A culture of open and reproducible research, in the era of large AI generative models

Joelle Pineau - McGill SOCS

Jan. 19, 2024, 2:30 p.m. - Jan. 19, 2024, 3:30 p.m.

*Macdonald* Engineering Building, Room 276

Hosted by: Dave Meger


We have seen in the last year an incredible pace of progress in large AI
models, with increasing abilities to generate high quality images,
videos, text, sound and more.  The best of these models display signs of
creativity, reasoning, generalization and plasticity beyond what we
could imagine just a few years ago.  Yet many challenges and open
questions remain, both on the technological aspects and the societal
impact of these models.  Further progress, especially on mitigating the
social risks of these models, is hampered by a lack of transparency and
reproducibility. In this talk I will describe ongoing efforts to
increase best practices towards the responsible training and deployment
of AI research systems, drawing on our experience with the ML
reproducibility program, and the recent release of several

state-of-the-art large models.

Joelle Pineau is a Professor and William Dawson Scholar at the School of Computer Science at McGill University, where she co-directs the Reasoning and Learning Lab. She is a core academic member of Mila and a Canada CIFAR AI chairholder. She is also a VP, AI research at Meta (previously Facebook), where she leads the Fundamental AI Research (FAIR) team. She holds a BASc in Systems Design Engineering from the University of Waterloo, and an MSc and PhD in Robotics from Carnegie Mellon University. Dr. Pineau's research focuses on developing new models and algorithms for planning and learning in complex partially-observable domains. She also works on applying these algorithms to complex problems in robotics, health care, games and conversational agents. She serves on the editorial board of the Journal of Machine Learning Research and is Past-President of the International Machine Learning Society.
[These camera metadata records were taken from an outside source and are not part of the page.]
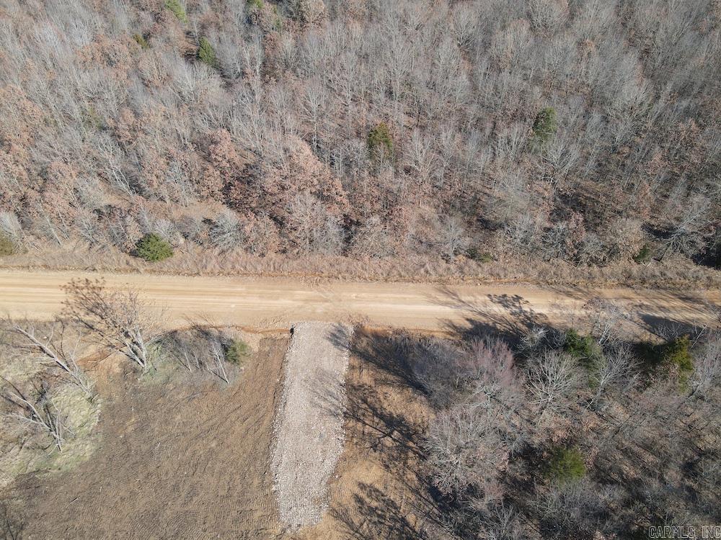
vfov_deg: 56.8
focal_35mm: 24
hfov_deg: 71.6
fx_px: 500
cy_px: 270
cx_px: 360
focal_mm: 4.5
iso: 100
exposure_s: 1/15
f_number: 2.8
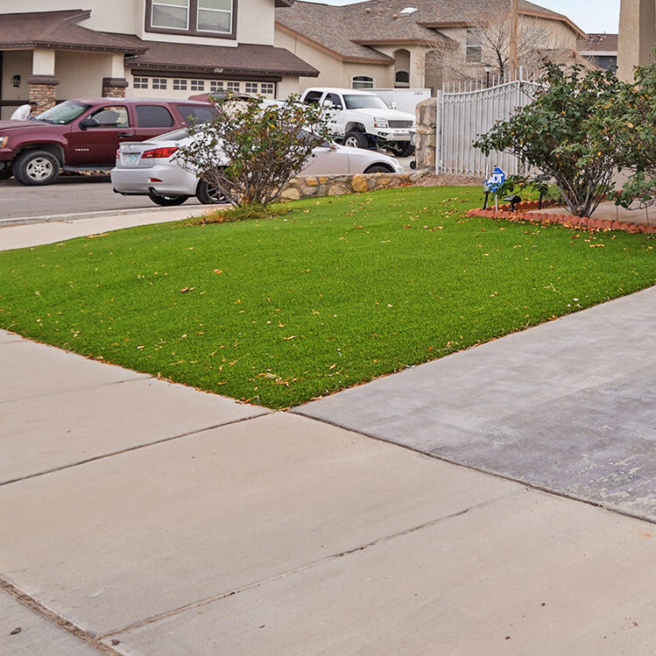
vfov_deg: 33.2
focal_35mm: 49
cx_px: 951
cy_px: 90
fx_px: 1051
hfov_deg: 26.5
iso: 100
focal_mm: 16
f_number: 8
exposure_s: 1/25
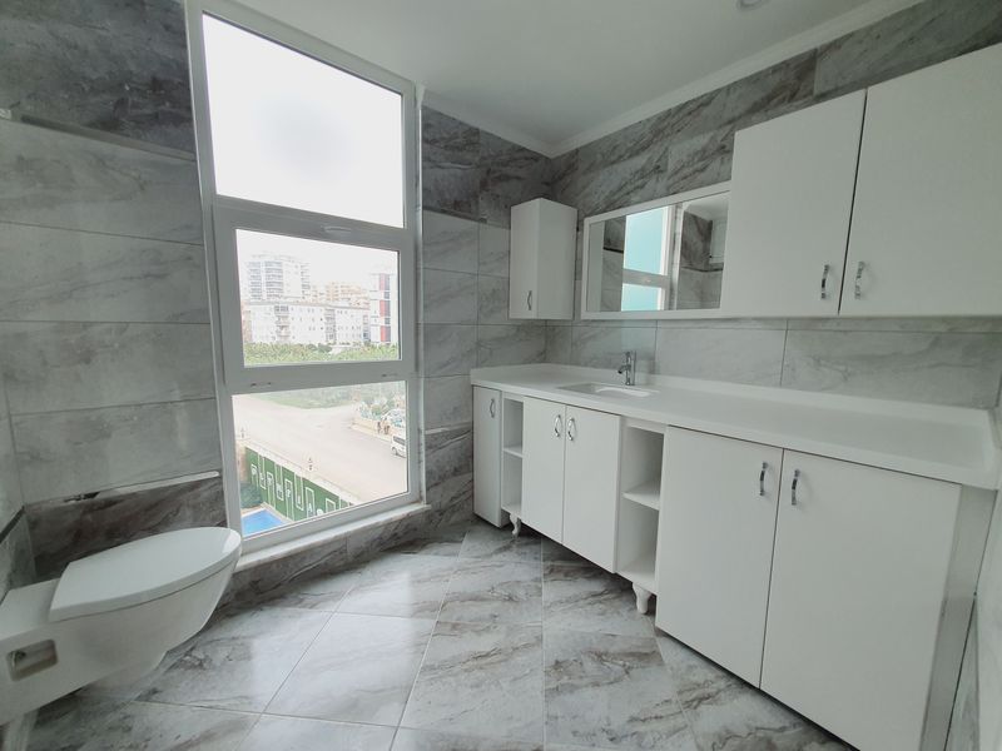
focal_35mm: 13
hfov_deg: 106.2
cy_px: 376
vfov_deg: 89.9
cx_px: 501
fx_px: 376
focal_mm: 1.8
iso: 50
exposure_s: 1/100
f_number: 2.2
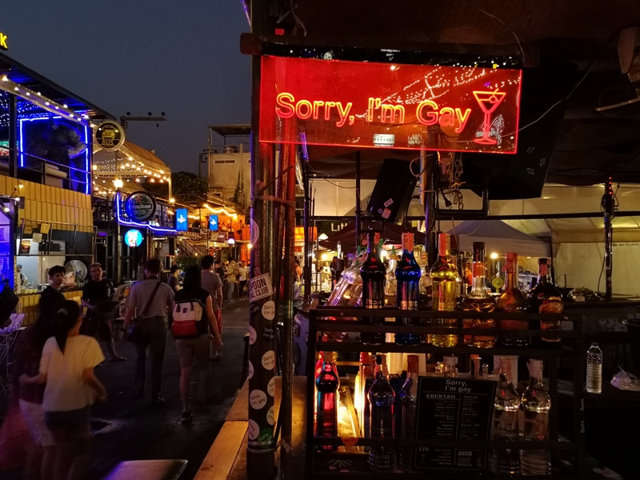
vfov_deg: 49.7
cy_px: 240
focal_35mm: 28
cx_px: 320
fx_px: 518
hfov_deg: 63.4
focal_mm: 3.95
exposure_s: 1/25
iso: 400
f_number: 1.8
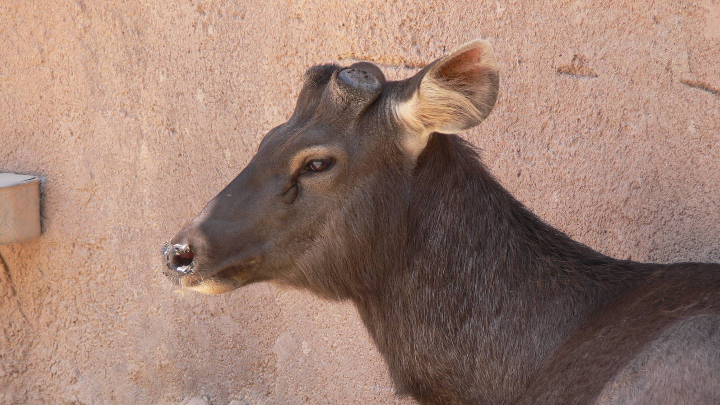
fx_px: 8763
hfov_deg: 4.7
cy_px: 242
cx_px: 359
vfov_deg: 2.6
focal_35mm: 459
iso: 80
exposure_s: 1/100
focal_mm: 88.8
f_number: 5.6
She is a recipient of NSERC's E.W.R. Steacie Memorial Fellowship (2018), a Fellow of the Association for the Advancement of Artificial Intelligence (AAAI), a Senior Fellow of the Canadian Institute for Advanced Research (CIFAR), a member of the College of New Scholars, Artists and Scientists by the Royal Society of Canada, and a 2019 recipient of the Governor General's Innovation Awards.